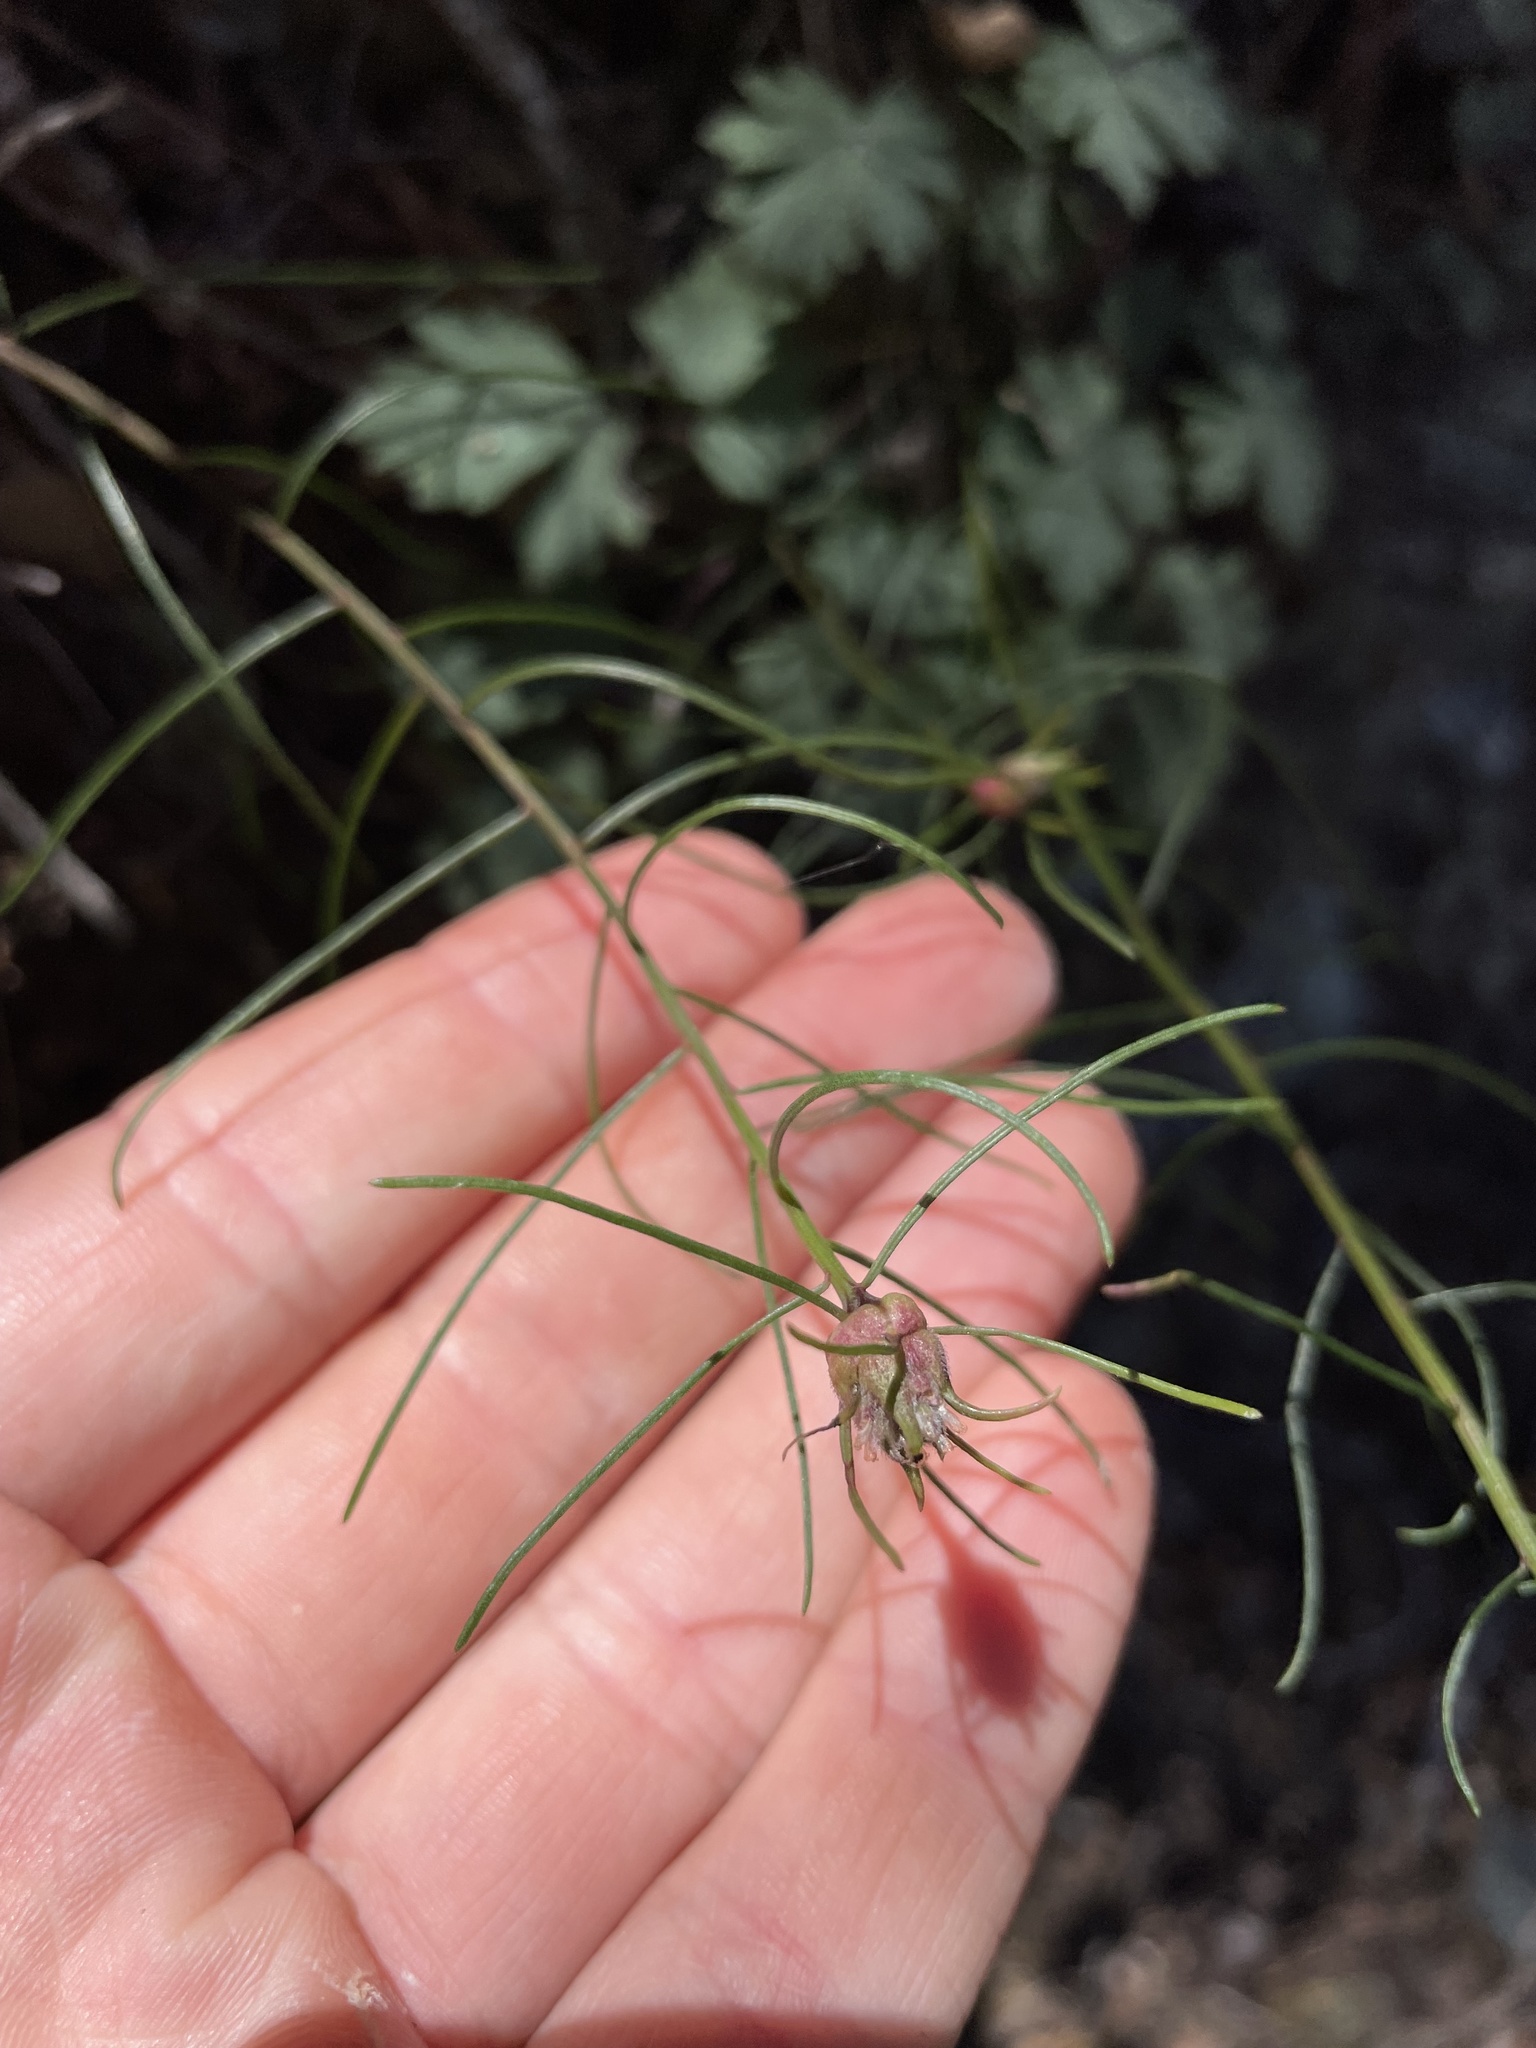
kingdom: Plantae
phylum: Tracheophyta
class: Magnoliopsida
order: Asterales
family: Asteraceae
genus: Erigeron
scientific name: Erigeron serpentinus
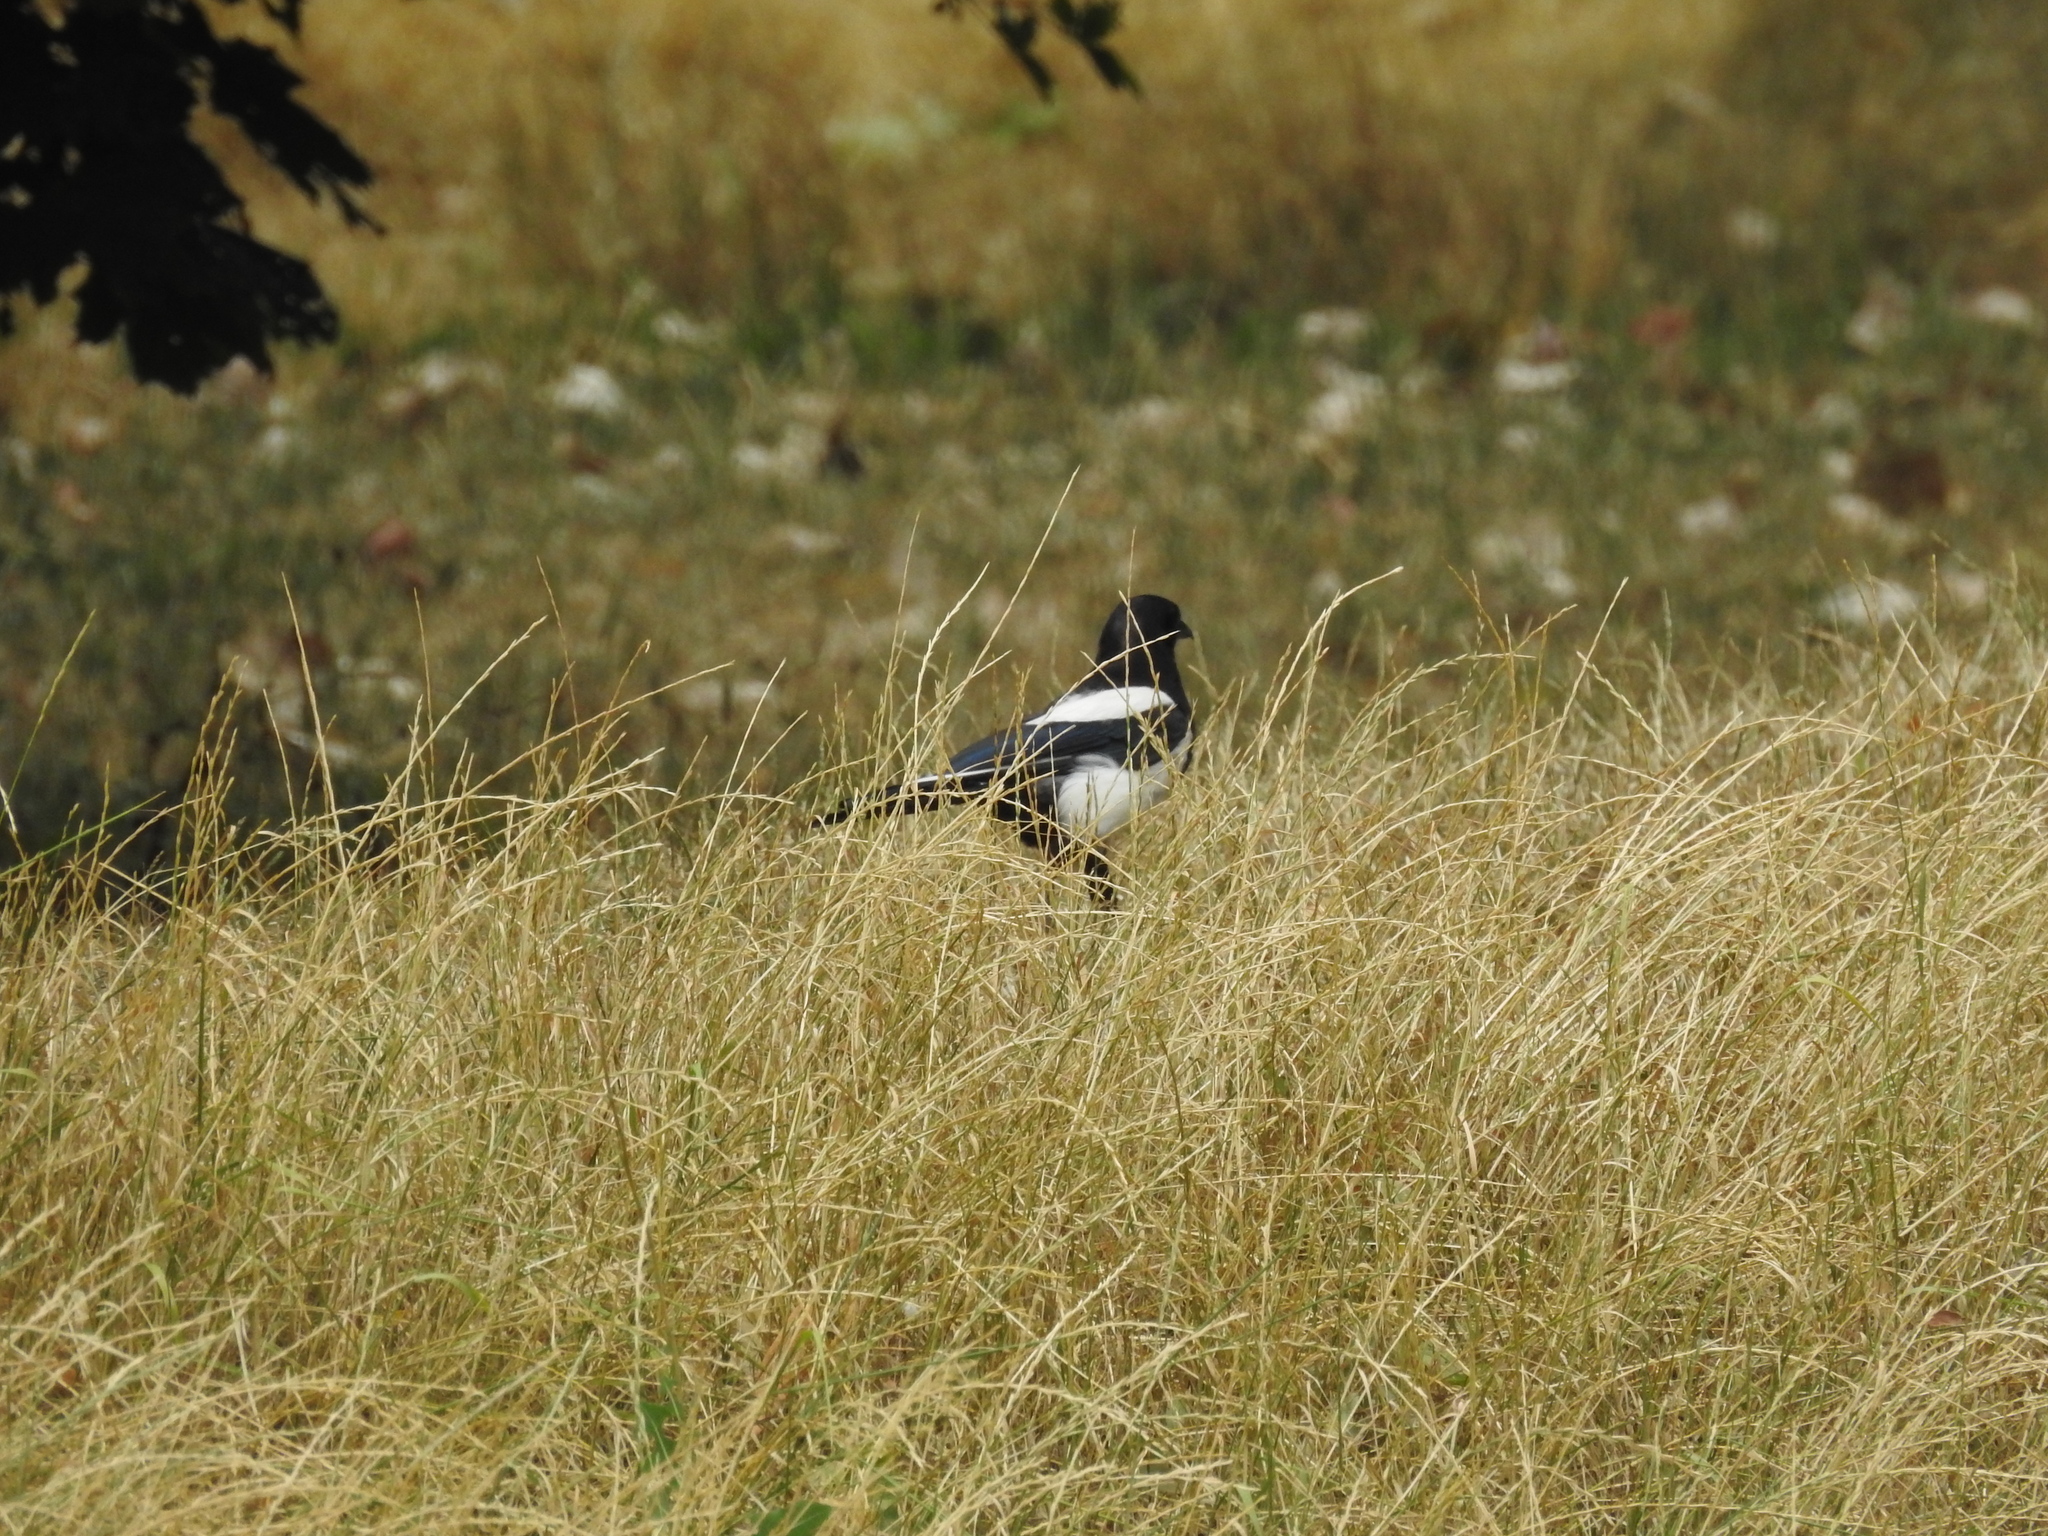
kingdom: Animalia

☆ ☆ ☆ ☆ ☆ ☆ ☆

*Problem requirements:*
Rewrite every row with "kingdom" replaced by "regnum" wherever it appears, keep everything else unchanged, and leave out the pictures.

*Output of the exercise:*
regnum: Plantae
phylum: Tracheophyta
class: Magnoliopsida
order: Asterales
family: Asteraceae
genus: Erigeron
scientific name: Erigeron serpentinus
regnum: Animalia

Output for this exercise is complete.